SSE with GCC and not aligned addresses
I am not familiar with the AT&T ASM programming and the GCC style of inline ASM. It took me some time to get it working. Here are the results. Some sample code that can add or multiply C/C++ float vectors using SSE instructions.
The vectors do not have to have 16-bit aligned addresses. That is why I needed this code. The provided along with GCC functions do not allow that.

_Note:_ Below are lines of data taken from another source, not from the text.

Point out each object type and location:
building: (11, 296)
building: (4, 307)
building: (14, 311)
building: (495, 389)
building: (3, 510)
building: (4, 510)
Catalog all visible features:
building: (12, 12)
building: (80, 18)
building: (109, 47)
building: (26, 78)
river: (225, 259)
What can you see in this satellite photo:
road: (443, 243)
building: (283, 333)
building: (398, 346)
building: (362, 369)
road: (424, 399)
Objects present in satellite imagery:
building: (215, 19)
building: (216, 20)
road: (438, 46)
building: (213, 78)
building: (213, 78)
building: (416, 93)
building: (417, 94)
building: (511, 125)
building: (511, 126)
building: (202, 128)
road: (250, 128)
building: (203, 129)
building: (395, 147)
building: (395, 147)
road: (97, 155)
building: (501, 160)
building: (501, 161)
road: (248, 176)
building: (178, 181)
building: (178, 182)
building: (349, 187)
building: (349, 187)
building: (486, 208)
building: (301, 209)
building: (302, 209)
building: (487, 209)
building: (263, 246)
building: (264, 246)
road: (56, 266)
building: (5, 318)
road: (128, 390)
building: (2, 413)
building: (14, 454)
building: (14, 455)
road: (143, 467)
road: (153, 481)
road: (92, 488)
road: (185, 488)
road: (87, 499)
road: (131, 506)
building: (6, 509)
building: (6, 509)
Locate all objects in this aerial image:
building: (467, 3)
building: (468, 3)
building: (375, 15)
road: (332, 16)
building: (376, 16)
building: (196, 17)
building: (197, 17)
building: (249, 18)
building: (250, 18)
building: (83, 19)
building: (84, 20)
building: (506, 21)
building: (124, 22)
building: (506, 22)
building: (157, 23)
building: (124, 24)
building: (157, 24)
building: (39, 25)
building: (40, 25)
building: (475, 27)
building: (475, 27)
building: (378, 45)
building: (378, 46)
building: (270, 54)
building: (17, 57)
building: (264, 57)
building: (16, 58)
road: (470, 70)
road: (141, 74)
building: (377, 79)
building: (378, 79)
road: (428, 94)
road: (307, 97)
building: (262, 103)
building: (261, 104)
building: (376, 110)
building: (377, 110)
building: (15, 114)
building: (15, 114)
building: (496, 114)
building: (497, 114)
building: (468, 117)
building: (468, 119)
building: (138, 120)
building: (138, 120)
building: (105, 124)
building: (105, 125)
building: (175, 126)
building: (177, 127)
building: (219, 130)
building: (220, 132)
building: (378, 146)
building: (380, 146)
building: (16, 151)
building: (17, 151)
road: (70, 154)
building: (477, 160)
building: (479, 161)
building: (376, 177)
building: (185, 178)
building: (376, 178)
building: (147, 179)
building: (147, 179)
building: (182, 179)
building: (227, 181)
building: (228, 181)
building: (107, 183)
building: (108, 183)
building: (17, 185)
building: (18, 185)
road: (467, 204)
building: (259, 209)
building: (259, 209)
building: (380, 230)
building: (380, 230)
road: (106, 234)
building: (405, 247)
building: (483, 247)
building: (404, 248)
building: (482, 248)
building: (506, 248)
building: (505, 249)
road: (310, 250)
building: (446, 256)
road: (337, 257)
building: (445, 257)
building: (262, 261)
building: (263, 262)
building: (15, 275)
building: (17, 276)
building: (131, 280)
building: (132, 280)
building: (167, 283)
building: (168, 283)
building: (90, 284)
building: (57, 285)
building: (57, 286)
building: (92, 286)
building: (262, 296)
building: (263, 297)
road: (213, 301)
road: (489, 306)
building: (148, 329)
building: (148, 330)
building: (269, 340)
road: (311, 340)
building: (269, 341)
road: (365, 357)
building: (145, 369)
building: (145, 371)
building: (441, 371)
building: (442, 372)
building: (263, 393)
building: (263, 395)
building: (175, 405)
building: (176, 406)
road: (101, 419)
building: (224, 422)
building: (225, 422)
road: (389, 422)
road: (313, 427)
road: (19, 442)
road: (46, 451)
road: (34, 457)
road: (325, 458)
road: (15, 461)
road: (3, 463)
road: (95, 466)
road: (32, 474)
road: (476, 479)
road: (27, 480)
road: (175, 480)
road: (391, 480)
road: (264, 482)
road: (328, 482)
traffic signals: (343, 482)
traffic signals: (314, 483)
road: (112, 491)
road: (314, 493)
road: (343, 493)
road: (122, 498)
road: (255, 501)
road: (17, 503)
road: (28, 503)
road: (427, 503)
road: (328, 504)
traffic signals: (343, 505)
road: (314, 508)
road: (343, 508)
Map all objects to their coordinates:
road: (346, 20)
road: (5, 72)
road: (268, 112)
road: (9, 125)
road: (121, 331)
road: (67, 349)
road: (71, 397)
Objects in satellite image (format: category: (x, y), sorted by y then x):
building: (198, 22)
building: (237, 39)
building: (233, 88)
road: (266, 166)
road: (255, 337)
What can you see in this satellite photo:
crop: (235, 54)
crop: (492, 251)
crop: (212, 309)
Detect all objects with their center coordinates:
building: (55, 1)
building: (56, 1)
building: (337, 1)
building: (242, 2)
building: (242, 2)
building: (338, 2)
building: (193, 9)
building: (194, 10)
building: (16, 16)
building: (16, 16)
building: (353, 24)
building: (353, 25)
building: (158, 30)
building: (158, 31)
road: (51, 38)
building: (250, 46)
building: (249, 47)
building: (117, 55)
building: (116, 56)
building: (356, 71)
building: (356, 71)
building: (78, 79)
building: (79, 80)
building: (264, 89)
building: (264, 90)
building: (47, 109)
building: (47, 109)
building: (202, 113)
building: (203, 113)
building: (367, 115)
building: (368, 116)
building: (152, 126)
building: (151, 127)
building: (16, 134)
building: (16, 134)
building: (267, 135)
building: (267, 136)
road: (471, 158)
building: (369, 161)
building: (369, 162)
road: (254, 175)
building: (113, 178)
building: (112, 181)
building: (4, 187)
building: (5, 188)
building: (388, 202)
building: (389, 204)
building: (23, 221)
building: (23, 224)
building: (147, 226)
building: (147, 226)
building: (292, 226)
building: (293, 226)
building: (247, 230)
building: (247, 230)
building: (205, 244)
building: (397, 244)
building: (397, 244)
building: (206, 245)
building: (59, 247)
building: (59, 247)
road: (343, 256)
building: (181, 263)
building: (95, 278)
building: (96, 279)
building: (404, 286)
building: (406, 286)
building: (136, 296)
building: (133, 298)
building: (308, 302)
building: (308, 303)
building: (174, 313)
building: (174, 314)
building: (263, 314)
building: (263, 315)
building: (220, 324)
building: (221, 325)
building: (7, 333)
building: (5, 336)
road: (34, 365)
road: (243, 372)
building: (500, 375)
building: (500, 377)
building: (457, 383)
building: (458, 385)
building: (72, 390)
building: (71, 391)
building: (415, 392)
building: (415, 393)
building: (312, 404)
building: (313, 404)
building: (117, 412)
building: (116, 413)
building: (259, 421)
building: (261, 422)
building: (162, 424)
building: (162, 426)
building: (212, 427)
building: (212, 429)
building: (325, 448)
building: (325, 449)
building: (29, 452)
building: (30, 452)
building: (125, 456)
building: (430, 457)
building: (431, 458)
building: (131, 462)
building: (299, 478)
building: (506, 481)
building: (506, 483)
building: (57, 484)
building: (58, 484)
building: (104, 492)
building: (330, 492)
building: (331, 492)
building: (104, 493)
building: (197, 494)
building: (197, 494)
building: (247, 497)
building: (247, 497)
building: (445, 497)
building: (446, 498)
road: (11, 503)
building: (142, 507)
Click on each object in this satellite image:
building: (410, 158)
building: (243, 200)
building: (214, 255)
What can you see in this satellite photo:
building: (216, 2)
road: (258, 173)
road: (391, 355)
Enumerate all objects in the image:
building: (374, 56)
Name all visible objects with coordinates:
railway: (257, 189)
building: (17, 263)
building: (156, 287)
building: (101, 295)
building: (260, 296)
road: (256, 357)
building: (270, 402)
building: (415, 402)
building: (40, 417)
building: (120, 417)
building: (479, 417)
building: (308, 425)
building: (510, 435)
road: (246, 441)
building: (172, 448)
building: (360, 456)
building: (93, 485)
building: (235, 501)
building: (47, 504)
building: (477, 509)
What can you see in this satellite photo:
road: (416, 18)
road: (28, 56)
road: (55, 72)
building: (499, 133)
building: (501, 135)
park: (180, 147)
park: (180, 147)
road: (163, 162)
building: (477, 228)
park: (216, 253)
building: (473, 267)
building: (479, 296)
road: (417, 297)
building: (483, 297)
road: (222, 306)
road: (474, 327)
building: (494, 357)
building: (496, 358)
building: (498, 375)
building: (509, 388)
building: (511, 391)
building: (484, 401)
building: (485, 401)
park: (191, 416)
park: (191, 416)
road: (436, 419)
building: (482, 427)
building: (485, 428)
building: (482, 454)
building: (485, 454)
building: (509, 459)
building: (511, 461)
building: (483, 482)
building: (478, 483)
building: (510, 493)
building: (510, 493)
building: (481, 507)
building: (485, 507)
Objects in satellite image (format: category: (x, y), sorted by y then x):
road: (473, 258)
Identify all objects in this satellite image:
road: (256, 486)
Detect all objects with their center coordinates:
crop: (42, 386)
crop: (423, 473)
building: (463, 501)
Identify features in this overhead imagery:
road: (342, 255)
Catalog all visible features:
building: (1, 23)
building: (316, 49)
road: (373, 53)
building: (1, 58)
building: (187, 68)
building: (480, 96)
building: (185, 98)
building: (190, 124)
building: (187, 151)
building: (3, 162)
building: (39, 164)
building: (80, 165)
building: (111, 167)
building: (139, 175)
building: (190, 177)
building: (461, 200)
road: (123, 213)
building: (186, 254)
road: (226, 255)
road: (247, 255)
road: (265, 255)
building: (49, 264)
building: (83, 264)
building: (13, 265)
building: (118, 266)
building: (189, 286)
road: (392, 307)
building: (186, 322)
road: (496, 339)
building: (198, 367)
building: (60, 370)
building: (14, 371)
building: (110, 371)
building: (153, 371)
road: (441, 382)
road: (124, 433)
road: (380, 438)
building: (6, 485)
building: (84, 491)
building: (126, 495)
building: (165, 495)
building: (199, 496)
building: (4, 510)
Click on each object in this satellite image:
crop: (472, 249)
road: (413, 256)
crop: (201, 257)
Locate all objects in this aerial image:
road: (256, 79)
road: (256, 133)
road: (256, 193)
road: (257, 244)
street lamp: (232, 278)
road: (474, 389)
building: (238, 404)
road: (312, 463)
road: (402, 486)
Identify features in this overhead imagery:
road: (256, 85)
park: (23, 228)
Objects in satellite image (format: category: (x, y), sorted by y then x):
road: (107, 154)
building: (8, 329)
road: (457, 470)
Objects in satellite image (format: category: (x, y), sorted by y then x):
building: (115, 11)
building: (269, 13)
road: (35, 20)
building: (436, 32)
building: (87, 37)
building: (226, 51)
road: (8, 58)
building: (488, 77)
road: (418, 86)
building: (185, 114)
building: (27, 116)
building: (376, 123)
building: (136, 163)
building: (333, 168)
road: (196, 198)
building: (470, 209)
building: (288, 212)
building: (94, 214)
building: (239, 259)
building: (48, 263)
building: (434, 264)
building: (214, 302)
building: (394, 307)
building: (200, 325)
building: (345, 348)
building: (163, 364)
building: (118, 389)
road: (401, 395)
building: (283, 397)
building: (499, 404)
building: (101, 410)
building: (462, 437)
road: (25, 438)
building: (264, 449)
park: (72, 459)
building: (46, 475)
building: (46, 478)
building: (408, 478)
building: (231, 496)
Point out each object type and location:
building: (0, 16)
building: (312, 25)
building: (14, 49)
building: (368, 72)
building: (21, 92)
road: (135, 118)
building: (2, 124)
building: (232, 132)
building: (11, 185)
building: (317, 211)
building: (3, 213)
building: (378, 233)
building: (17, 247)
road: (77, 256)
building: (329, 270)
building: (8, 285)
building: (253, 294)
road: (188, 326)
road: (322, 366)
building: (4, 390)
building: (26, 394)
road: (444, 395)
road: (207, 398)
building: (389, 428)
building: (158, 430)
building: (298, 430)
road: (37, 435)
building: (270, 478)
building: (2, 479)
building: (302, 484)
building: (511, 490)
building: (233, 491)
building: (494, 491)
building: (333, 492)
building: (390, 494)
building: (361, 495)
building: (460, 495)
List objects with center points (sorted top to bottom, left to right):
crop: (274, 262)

If you want to operate on an array and move the pointer by 1 unit, not by 4, than MOVUPS instead of MOVAPS necessary.
The code:
/**
* The input parameters 'a' and 'b' should be 4 element float vectors.
* The result should point to a 4 element float vector as well.
* The result is the SSL additon r=a+b.
*/
inline void addSSE(float* a, float* b, float* result) {
__asm__ __volatile__
(
"movups (%[a]), %%xmm0 \n\t"
"movups (%[b]), %%xmm1 \n\t"
"addps %%xmm1, %%xmm0 \n\t"
"movups %%xmm0, %[result] \n\t"
: [result] "=m" (*result)
: [a] "r" (a), [b] "r" (b)
: "%xmm0", "%xmm1"
);
}
/**
* The input parameters 'a' and 'b' should be 4 element float vectors.
* The result should point to a 4 element float vector as well.
* The result is the SSL multiplication r=a*b.
*/
inline void mulSSE(float* a, float* b, float* result) {
__asm__ __volatile__
(
"movups (%[a]), %%xmm0 \n\t"
"movups (%[b]), %%xmm1 \n\t"
"mulps %%xmm1, %%xmm0 \n\t"
"movups %%xmm0, %[result] \n\t"
: [result] "=m" (*result)
: [a] "r" (a), [b] "r" (b)
: "%xmm0", "%xmm1"
);
}
v4sf a = __builtin_ia32_loadups(&float_array[n])
will force the use of movups as opposed to movaps, so it will work even if &float_array[n] is not 16 byte aligned
(of course, your code accomplishes the same thing, but you can get away without the inline asm)
There are underscores in that function name, the comment system has hidden them, it should be:
_ _ builtin _ ia32 _ loadups
remove the spaces